Our examination of the origin and significance of the physiological differences between the sexes, and of the parts which they have taken in the progress of the past, would therefore lead us to expect certain profound and fundamental psychological differences, having the same importance; and it will be interesting to examine what these intellectual and ethical differences are, and how far experience and the common consent of mankind accord with the demands of our hypothesis.

If, as we suppose, the especial and peculiar function of the male mind is the expansion of our circle of experience; the more exact apprehension of all our relations to the external world; the discovery of the laws of thought, of society, of physiology, and of the material universe, and of the bearing of these laws upon individual conduct—it will follow that men must excel women in their power to discover the manner in which a new external relation shall be met and provided for by a new internal adjustment. In a case where our instincts, intuitions, feelings, or past experiences furnish no guide to conduct, the judgment of a man as to the proper course of action will be of more value than the judgment of a woman.

On the other hand, only a very small proportion of our actions are directed to new conditions; experience has already determined the proper conduct in all the circumstances upon which our preservation and well-being most directly depend; and action in these circumstances does not demand comparison and judgment, while it must usually be so prompt as to forbid deliberation or thought. The power of quick and proper action in the innumerable exigencies of ordinary life, independent of reflection, is at least equally important with the power to extend our field of rational action.

By the former power we hold on to what has already been gained, while the latter power enables us to increase our advantage in the struggle for existence, and to widen our control over the laws of nature. Psychological variation is the result of the latter power, psychological heredity the result of the former, and psychological evolution and human progress the result of their combined action.

If the female mind is especially rich in the fruit of this past experience, we should expect women to excel men in the promptness and accuracy with which the conduct of ordinary life is decided, and in the range of circumstances over which this power of rational action without reflection extends; that is, we should expect men to excel in judgment, women in common sense.

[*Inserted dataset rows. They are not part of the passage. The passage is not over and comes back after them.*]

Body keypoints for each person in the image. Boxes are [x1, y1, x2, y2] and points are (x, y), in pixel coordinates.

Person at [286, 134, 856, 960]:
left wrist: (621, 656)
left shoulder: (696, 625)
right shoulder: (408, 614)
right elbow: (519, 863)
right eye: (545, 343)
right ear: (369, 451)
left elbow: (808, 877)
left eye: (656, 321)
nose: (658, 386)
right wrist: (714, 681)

This important and fundamental difference between the male intellect and the female must have a very great influence in determining the occupations or professions in which each sex is most likely to succeed when brought into fair competition with the other sex.

The originating or progressive power of the male mind is shown in its highest forms by the ability to pursue original trains of abstract thought, to reach the great generalizations of science, and to give rise to the new creations of poetry and art. The capacity for work of this character is of course very exceptional among men; and, although history shows that it is almost exclusively confined to men, it must not enter into our conception of the ordinary male mind. The same power of originating and of generalizing from new experiences is possessed, in a lesser degree, however, by ordinary men, and gives them an especial fitness for and an advantage over women in those trades, professions, and occupations where competition is closest, and where marked success depends upon the union of the knowledge and skill, shared by competitors, to the inventiveness or originality necessary to gain the advantage over them.

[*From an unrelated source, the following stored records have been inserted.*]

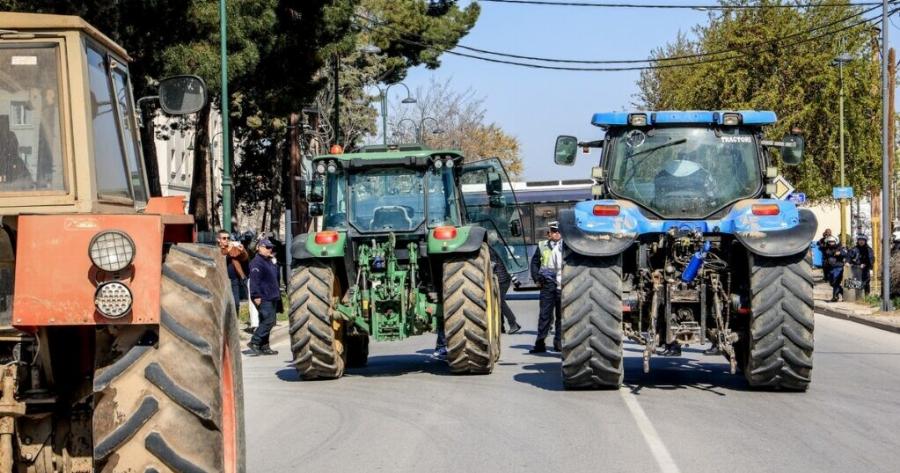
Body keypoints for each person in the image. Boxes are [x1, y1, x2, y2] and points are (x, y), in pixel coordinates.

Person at [529, 221, 563, 354]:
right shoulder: (542, 245)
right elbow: (535, 263)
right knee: (544, 314)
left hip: (562, 283)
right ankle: (540, 343)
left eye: (559, 231)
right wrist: (537, 279)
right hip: (547, 284)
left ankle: (558, 343)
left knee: (561, 315)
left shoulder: (567, 245)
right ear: (549, 233)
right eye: (554, 231)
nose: (556, 234)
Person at [248, 238, 281, 356]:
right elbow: (254, 281)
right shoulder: (256, 262)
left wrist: (274, 262)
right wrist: (256, 295)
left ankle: (264, 346)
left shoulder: (269, 261)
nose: (269, 249)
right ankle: (255, 341)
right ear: (260, 248)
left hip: (271, 295)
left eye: (270, 247)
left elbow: (275, 276)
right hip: (263, 296)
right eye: (267, 247)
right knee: (268, 321)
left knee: (266, 321)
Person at [488, 232, 521, 334]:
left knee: (500, 302)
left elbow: (493, 264)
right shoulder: (500, 246)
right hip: (505, 278)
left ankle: (513, 324)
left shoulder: (491, 249)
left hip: (500, 279)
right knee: (498, 302)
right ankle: (501, 326)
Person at [217, 230, 248, 317]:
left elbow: (244, 258)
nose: (226, 240)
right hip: (221, 280)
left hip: (234, 279)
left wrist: (242, 251)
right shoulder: (216, 249)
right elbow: (221, 256)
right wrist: (228, 250)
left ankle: (235, 320)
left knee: (236, 303)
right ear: (218, 239)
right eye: (224, 238)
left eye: (228, 238)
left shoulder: (232, 248)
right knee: (224, 304)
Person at [821, 235, 847, 302]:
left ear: (835, 242)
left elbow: (845, 253)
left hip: (838, 267)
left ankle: (835, 297)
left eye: (832, 241)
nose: (831, 243)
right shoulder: (826, 248)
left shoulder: (839, 247)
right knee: (832, 283)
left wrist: (840, 253)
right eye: (830, 241)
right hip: (830, 268)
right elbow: (821, 246)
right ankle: (843, 293)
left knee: (836, 282)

Women, on the other hand, would seem to be better fitted for those occupations where ready tact and versatility are of more importance than the narrow technical skill which comes from apprenticeship or training, and where success does not involve competition with rivals.

The adequate examination of this aspect of our subject would furnish material for a treatise, and it is out of place here, as all that is necessary for the purposes of our argument at present is to point out the difference, and to show that it is the necessary consequence of our view of the manner in which sex has been evolved: that it is not due to the subjection of one sex by the other, but is the means by which the progress of the race is to be accomplished.